S’agissant de la résolution pour défaut de garantie bancaire, la cour procède à un examen approfondi de la bonne foi du bailleur. L’obligation de fournir une garantie était stipulée dans le bail initial de 2005. La cour constate que le bailleur “a accepté pendant presque sept années de ne pas avoir le justificatif” et que ce n’est qu’en 2015 qu’il le réclame. Elle en déduit qu’en agissant ainsi, “elle n’a pas agi de bonne foi et, qu’en conséquence, l’activation de la clause résolutoire invoquée ne peut être qu’écartée”. Ce raisonnement s’inscrit dans le contrôle judiciaire de l’abus de droit. La cour sanctionne un comportement dilatoire et contraire à la loyauté contractuelle. Elle rappelle que l’exercice d’une clause résolutoire, bien que contractuelle, n’est pas automatique. La juridiction vérifie les circonstances et la bonne foi de son invocation. Cette approche tempère le formalisme contractuel au nom de l’équité.
**II. La réformation du jugement sur le remboursement des loyers par l’application stricte des conditions de validité des actes**
La cour examine ensuite la demande en remboursement de loyers trop perçus, fondée sur un avenant du 10 juillet 2009. L’appelante contestait la validité de cet avenant en raison d’un vice de forme et d’un défaut de pouvoir du signataire. La cour relève que l’acte, synallagmatique, n’a pas été établi en autant d’originaux que de parties, méconnaissant l’article 1325 du code civil. Surtout, elle constate que le signataire pour le bailleur, bien qu’ayant une délégation générale, n’avait pas reçu de pouvoir spécifique pour cet acte. Elle juge en conséquence que “ledit avenant a été signé par une personne […] qui n’avait pas la capacité ni la qualité pour le faire”. Dès lors, l’avenant “n’est pas valable et n’a aucun effet” et est “inopposable à l’appelante”. La cour réforme donc le jugement et déboute le preneur de sa demande en remboursement.
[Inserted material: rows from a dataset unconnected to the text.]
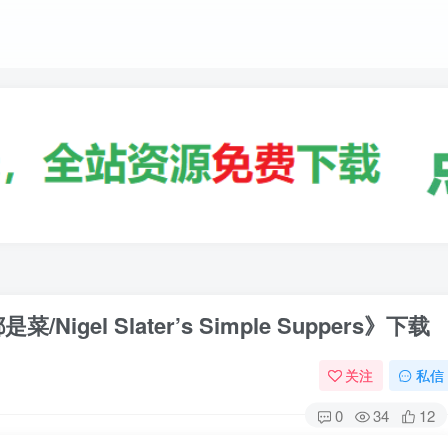
el Slater’s Simple Suppers》下载
关注
私信
0
34
12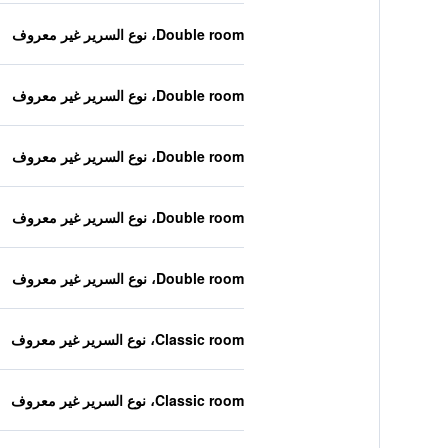
Double room، نوع السرير غير معروف
Double room، نوع السرير غير معروف
Double room، نوع السرير غير معروف
Double room، نوع السرير غير معروف
Double room، نوع السرير غير معروف
Classic room، نوع السرير غير معروف
Classic room، نوع السرير غير معروف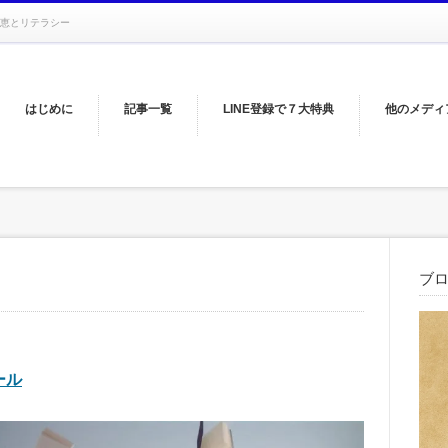
恵とリテラシー
はじめに
記事一覧
LINE登録で７大特典
他のメディ
ブ
ール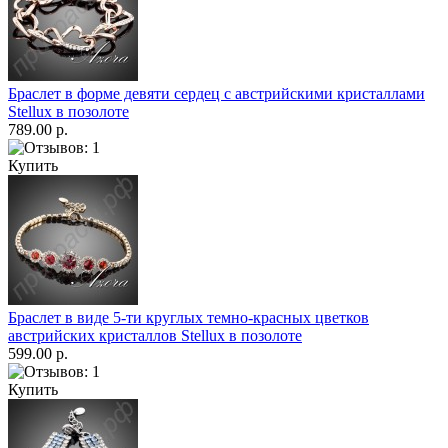
Браслет в форме девяти сердец с австрийскими кристаллами
Stellux в позолоте
789.00 р.
Купить
Браслет в виде 5-ти круглых темно-красных цветков
австрийских кристаллов Stellux в позолоте
599.00 р.
Купить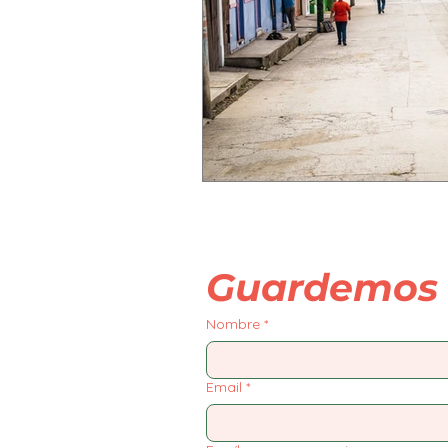
Guardemos 
Nombre
*
Email
*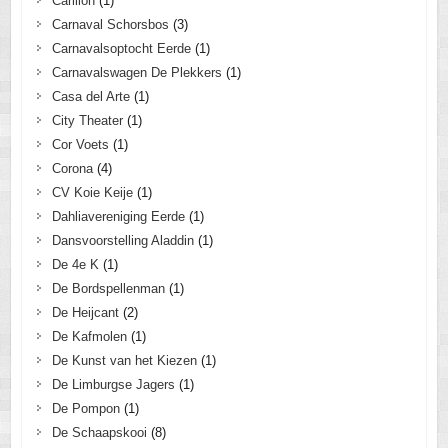
Carillon
(1)
Carnaval Schorsbos
(3)
Carnavalsoptocht Eerde
(1)
Carnavalswagen De Plekkers
(1)
Casa del Arte
(1)
City Theater
(1)
Cor Voets
(1)
Corona
(4)
CV Koie Keije
(1)
Dahliavereniging Eerde
(1)
Dansvoorstelling Aladdin
(1)
De 4e K
(1)
De Bordspellenman
(1)
De Heijcant
(2)
De Kafmolen
(1)
De Kunst van het Kiezen
(1)
De Limburgse Jagers
(1)
De Pompon
(1)
De Schaapskooi
(8)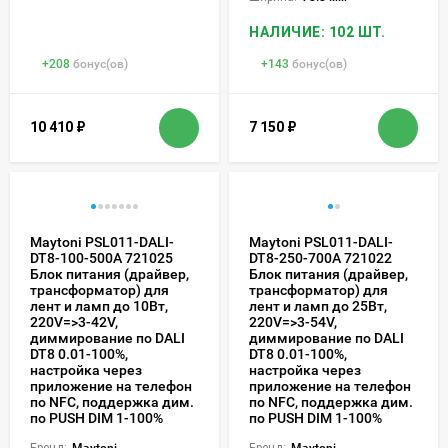
НАЛИЧИЕ: 102 ШТ.
+
208
бонус(ов)
+
143
бонус(ов)
10 410
₽
7 150
₽
Maytoni PSL011-DALI-
Maytoni PSL011-DALI-
DT8-100-500A 721025
DT8-250-700A 721022
Блок питания (драйвер,
Блок питания (драйвер,
трансформатор) для
трансформатор) для
лент и ламп до 10Вт,
лент и ламп до 25Вт,
220V=>3-42V,
220V=>3-54V,
диммирование по DALI
диммирование по DALI
DT8 0.01-100%,
DT8 0.01-100%,
настройка через
настройка через
приложение на телефон
приложение на телефон
по NFC, поддержка дим.
по NFC, поддержка дим.
по PUSH DIM 1-100%
по PUSH DIM 1-100%
Бренд:
Maytoni
Бренд:
Maytoni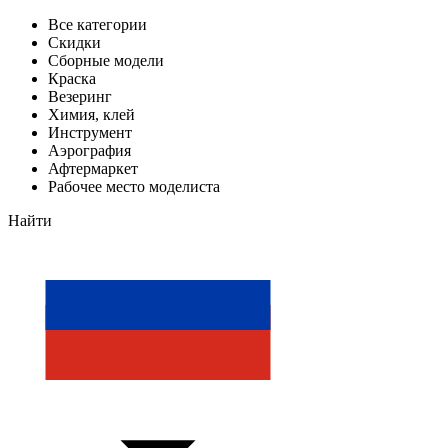
Все категории
Скидки
Сборные модели
Краска
Везеринг
Химия, клей
Инструмент
Аэрография
Афтермаркет
Рабочее место моделиста
Найти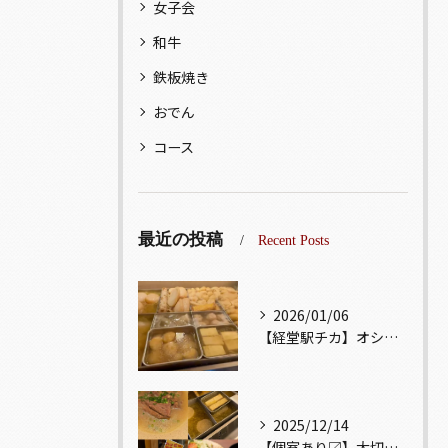
女子会
和牛
鉄板焼き
おでん
コース
最近の投稿
Recent Posts
2026/01/06
【経堂駅チカ】オシャレ居酒屋🏮出汁が美味しいおでんがオススメ...
2025/12/14
【個室あり〼】大切な記念日、お祝い事でのご来店ぜひお待ちして...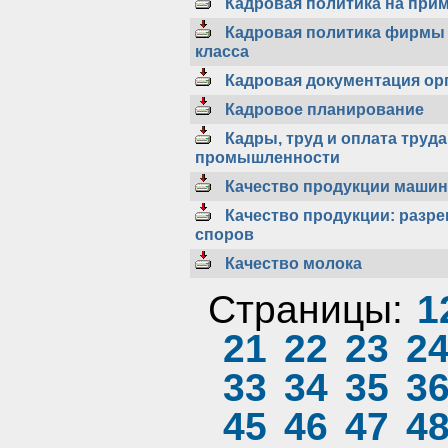
Кадровая политика на при
Кадровая политика фирмы 
класса
Кадровая документация ор
Кадровое планирование
Кадры, труд и оплата труда
промышленности
Качество продукции машин
Качество продукции: разр
споров
Качество молока
Страницы:
1
21
22
23
2
33
34
35
3
45
46
47
4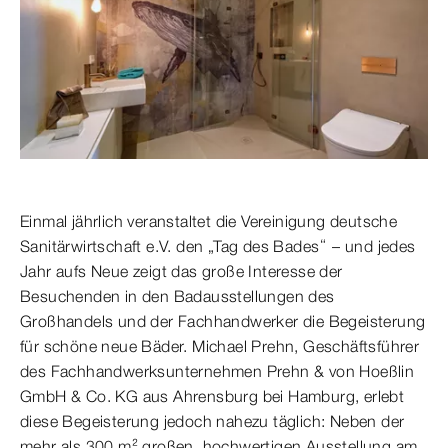
Einmal jährlich veranstaltet die Vereinigung deutsche
Sanitärwirtschaft e.V. den „Tag des Bades“ – und jedes
Jahr aufs Neue zeigt das große Interesse der
Besuchenden in den Badausstellungen des
Großhandels und der Fachhandwerker die Begeisterung
für schöne neue Bäder. Michael Prehn, Geschäftsführer
des Fachhandwerksunternehmen Prehn & von Hoeßlin
GmbH & Co. KG aus Ahrensburg bei Hamburg, erlebt
diese Begeisterung jedoch nahezu täglich: Neben der
mehr als 300 m² großen, hochwertigen Ausstellung am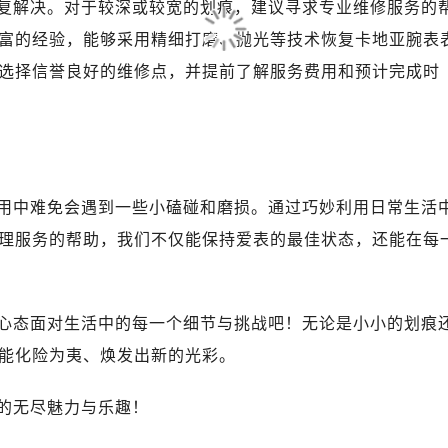
复解决。对于较深或较宽的划痕，建议寻求专业维修服务的
富的经验，能够采用精细打磨、抛光等技术恢复卡地亚腕表
选择信誉良好的维修点，并提前了解服务费用和预计完成时
用中难免会遇到一些小磕碰和磨损。通过巧妙利用日常生活
理服务的帮助，我们不仅能保持爱表的最佳状态，还能在每
心态面对生活中的每一个细节与挑战吧！无论是小小的划痕
能化险为夷、焕发出新的光彩。
的无尽魅力与乐趣！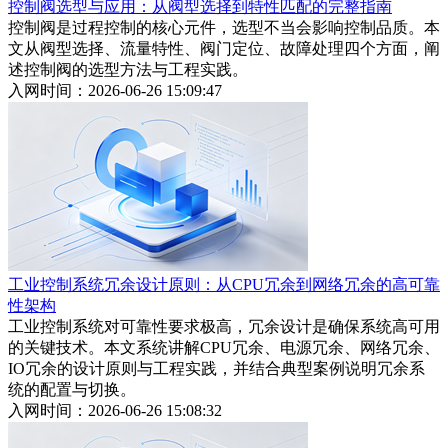
控制阀选型与应用：从阀型选择到特性匹配的完整指南
控制阀是过程控制的核心元件，选型不当会影响控制品质。本
文从阀型选择、流量特性、阀门定位、故障处理四个方面，阐
述控制阀的选型方法与工程实践。
入网时间：2026-06-26 15:09:47
工业控制系统冗余设计原则：从CPU冗余到网络冗余的高可靠
性架构
工业控制系统对可靠性要求极高，冗余设计是确保系统高可用
的关键技术。本文系统讲解CPU冗余、电源冗余、网络冗余、
IO冗余的设计原则与工程实践，并结合典型案例说明冗余系
统的配置与切换。
入网时间：2026-06-26 15:08:32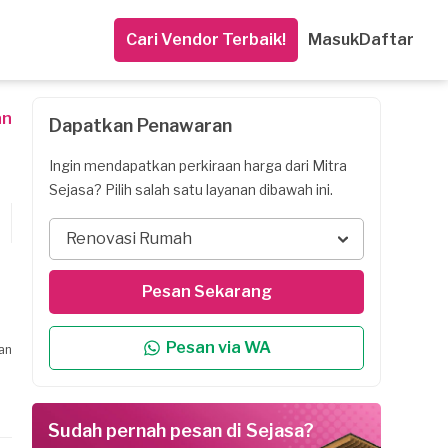
Cari Vendor Terbaik!
Masuk
Daftar
an
Dapatkan Penawaran
Ingin mendapatkan perkiraan harga dari Mitra
Sejasa? Pilih salah satu layanan dibawah ini.
Renovasi Rumah
Pesan Sekarang
Pesan via WA
an
Sudah pernah pesan di Sejasa?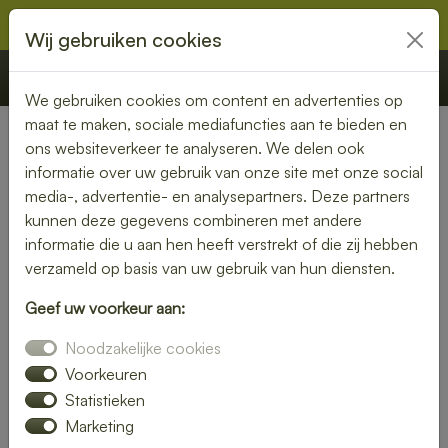
Wij gebruiken cookies
€ 0,00
Offerte
Bestellen
We gebruiken cookies om content en advertenties op
maat te maken, sociale mediafuncties aan te bieden en
ons websiteverkeer te analyseren. We delen ook
informatie over uw gebruik van onze site met onze social
media-, advertentie- en analysepartners. Deze partners
kunnen deze gegevens combineren met andere
informatie die u aan hen heeft verstrekt of die zij hebben
verzameld op basis van uw gebruik van hun diensten.
Geef uw voorkeur aan:
Noodzakelijke cookies
Voorkeuren
Statistieken
Marketing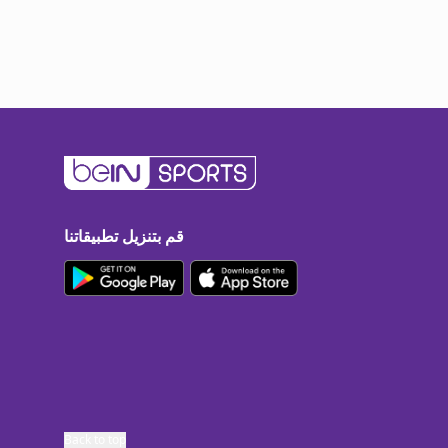
قم بتنزيل تطبيقاتنا
Back to top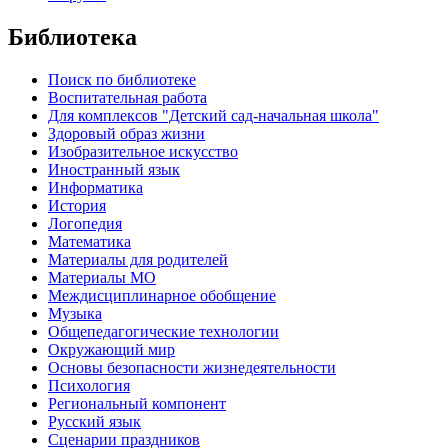
Библиотека
Поиск по библиотеке
Воспитательная работа
Для комплексов "Детский сад-начальная школа"
Здоровый образ жизни
Изобразительное искусство
Иностранный язык
Информатика
История
Логопедия
Математика
Материалы для родителей
Материалы МО
Междисциплинарное обобщение
Музыка
Общепедагогические технологии
Окружающий мир
Основы безопасности жизнедеятельности
Психология
Региональный компонент
Русский язык
Сценарии праздников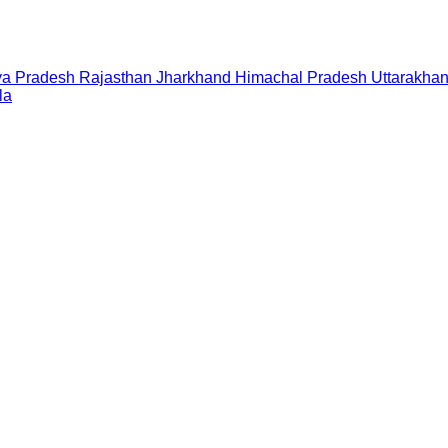
a Pradesh
Rajasthan
Jharkhand
Himachal Pradesh
Uttarakha
la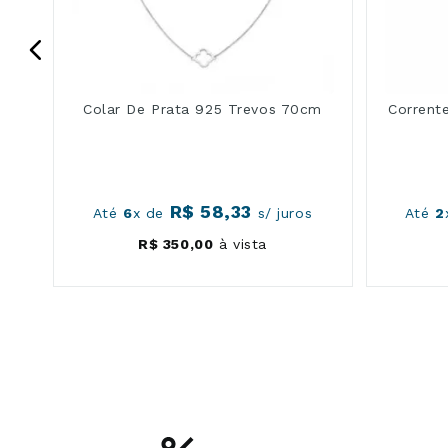
Colar De Prata 925 Trevos 70cm
Corrent
R$
58
,
33
s
Até
6
x de
s/ juros
Até
2
R$
350
,
00
à vista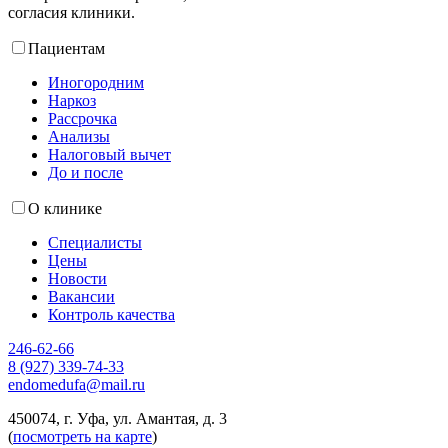
согласия клиники.
Пациентам
Иногородним
Наркоз
Рассрочка
Анализы
Налоговый вычет
До и после
О клинике
Специалисты
Цены
Новости
Вакансии
Контроль качества
246-62-66
8 (927) 339-74-33
endomedufa@mail.ru
450074, г. Уфа, ул. Амантая, д. 3
(
посмотреть на карте
)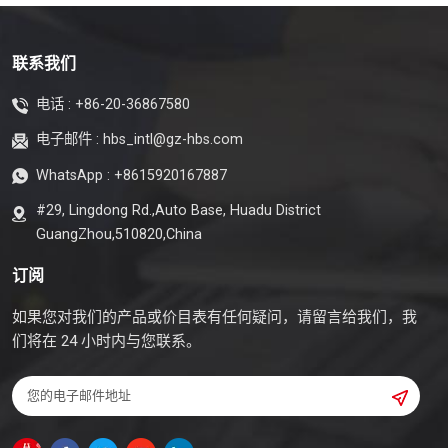
联系我们
电话 :
+86-20-36867580
电子邮件 :
hbs_intl@gz-hbs.com
WhatsApp :
+8615920167887
#29, Lingdong Rd.,Auto Base, Huadu District
GuangZhou,510820,China
订阅
如果您对我们的产品或价目表有任何疑问，请留言给我们，我
们将在 24 小时内与您联系。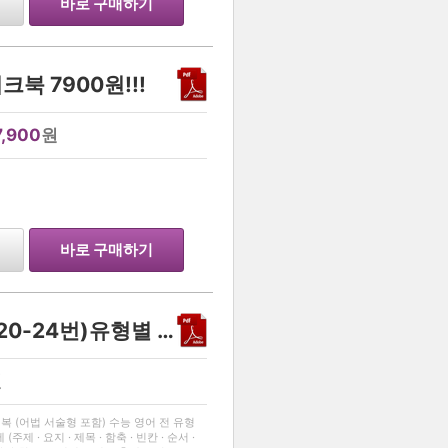
바로 구매하기
북 7900원!!!
7,900
원
…
바로 구매하기
26년 고3 영어 모의고사 (20-24번)유형별 변형문제 100문항
원
…
정복 (어법 서술형 포함) 수능 영어 전 유형
제 · 요지 · 제목 · 함축 · 빈칸 · 순서 ·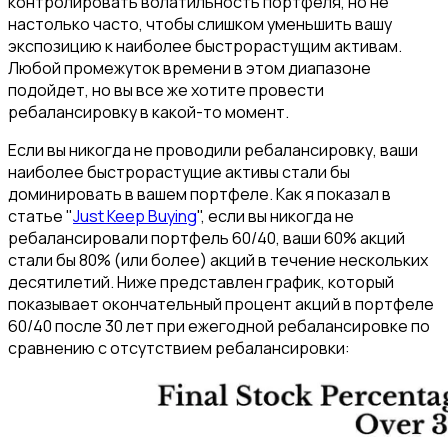
контролировать волатильность портфеля, но не
настолько часто, чтобы слишком уменьшить вашу
экспозицию к наиболее быстрорастущим активам.
Любой промежуток времени в этом диапазоне
подойдет, но вы все же хотите провести
ребалансировку в какой-то момент.
Если вы никогда не проводили ребалансировку, ваши
наиболее быстрорастущие активы стали бы
доминировать в вашем портфеле. Как я показал в
статье "
Just Keep Buying
", если вы никогда не
ребалансировали портфель 60/40, ваши 60% акций
стали бы 80% (или более) акций в течение нескольких
десятилетий. Ниже представлен график, который
показывает окончательный процент акций в портфеле
60/40 после 30 лет при ежегодной ребалансировке по
сравнению с отсутствием ребалансировки: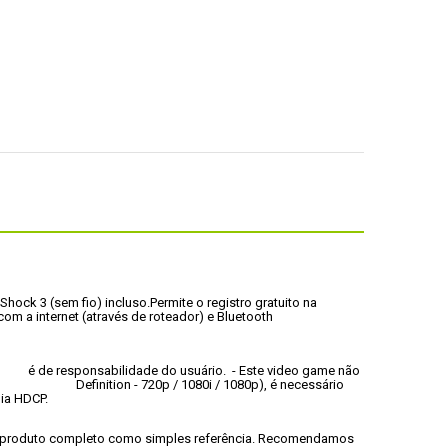
Shock 3 (sem fio) incluso
.
Permite o registro gratuito na 
com a internet (através de roteador) e Bluetooth 
 - 1: Qualquer taxa ou mensalidade  						é de responsabilidade do usuário.
 - Este video game não 
om a tecnologia HDCP.
ao produto completo como simples referência. Recomendamos 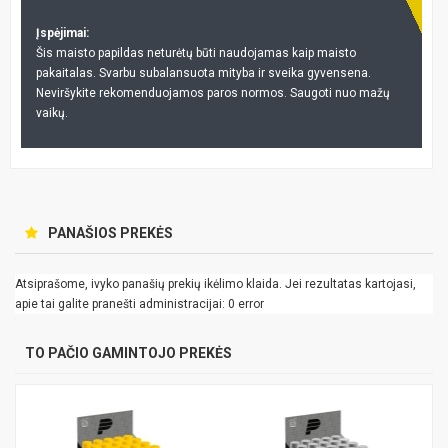
Įspėjimai:
Šis maisto papildas neturėtų būti naudojamas kaip maisto
pakaitalas. Svarbu subalansuota mityba ir sveika gyvensena.
Neviršykite rekomenduojamos paros normos. Saugoti nuo mažų
vaikų.
PANAŠIOS PREKĖS
Atsiprašome, ivyko panašių prekių ikėlimo klaida. Jei rezultatas kartojasi,
apie tai galite pranešti administracijai: 0 error
TO PAČIO GAMINTOJO PREKĖS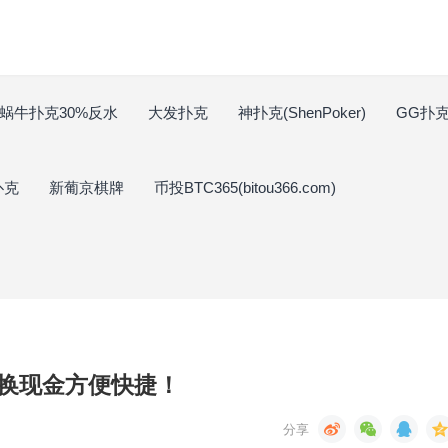
蜗牛扑克30%反水
大发扑克
神扑克(ShenPoker)
GG扑克(
扑克
新葡京棋牌
币投BTC365(bitou366.com)
换现金方便快捷！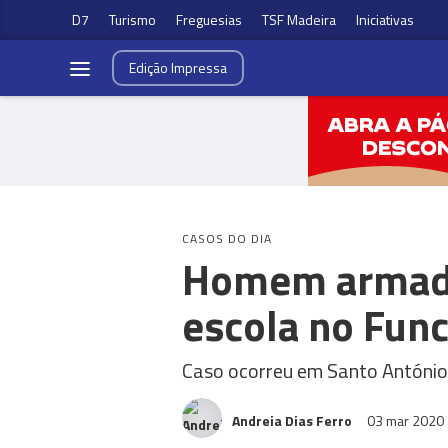
D7
Turismo
Freguesias
TSF Madeira
Iniciativas
Edição
Impressa
CASOS DO DIA
Homem armado
escola no Func
Caso ocorreu em Santo António,
Andreia Dias Ferro
03 mar 2020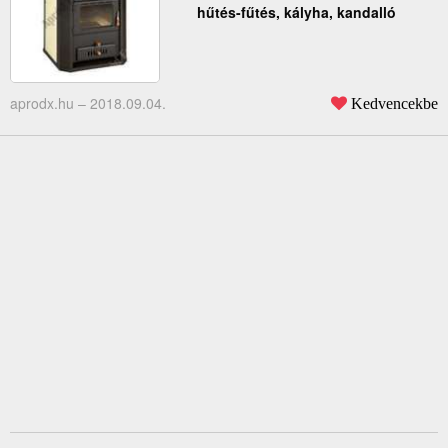
hűtés-fűtés, kályha, kandalló
aprodx.hu –
2018.09.04.
Kedvencekbe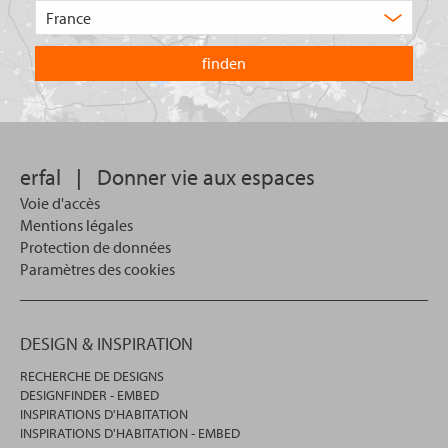
Choisissez
produit
le
recherchez-
pays
vous
dans
?
lequel
vous
souhaitez
effectuer
votre
erfal
|
Donner vie aux espaces
recherche.
Voie d'accès
Mentions légales
Protection de données
Paramètres des cookies
DESIGN & INSPIRATION
RECHERCHE DE DESIGNS
DESIGNFINDER - EMBED
INSPIRATIONS D'HABITATION
INSPIRATIONS D'HABITATION - EMBED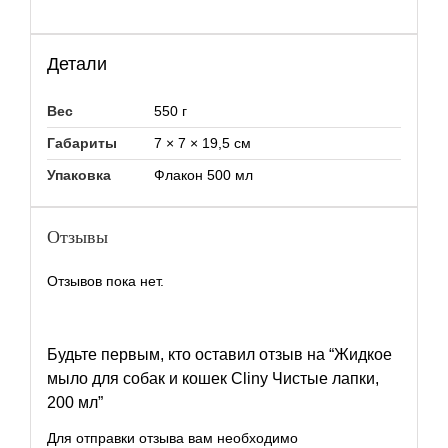
Детали
Вес
550 г
Габариты
7 × 7 × 19,5 см
Упаковка
Флакон 500 мл
Отзывы
Отзывов пока нет.
Будьте первым, кто оставил отзыв на “Жидкое
мыло для собак и кошек Cliny Чистые лапки,
200 мл”
Для отправки отзыва вам необходимо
Ce refus d’opposabilité est remarquable par sa rigueur formelle. La cour écarte un document pourtant produit dans un dossier pénal ayant abouti à un non-lieu. Elle établit une distinction nette entre l’absence d’infraction pénale et la validité civile. L’arrêt rappelle avec force l’exigence du respect des conditions de fond et de forme des actes sous seing privé. Il protège ainsi la sécurité des engagements en exigeant une représentation régulière. Cette solution stricte peut sembler contraire à la recherche de la volonté réelle des parties, ici étayée par d’autres éléments. Elle privilégie la sécurité juridique et la protection de la personne morale contre les engagements irréguliers.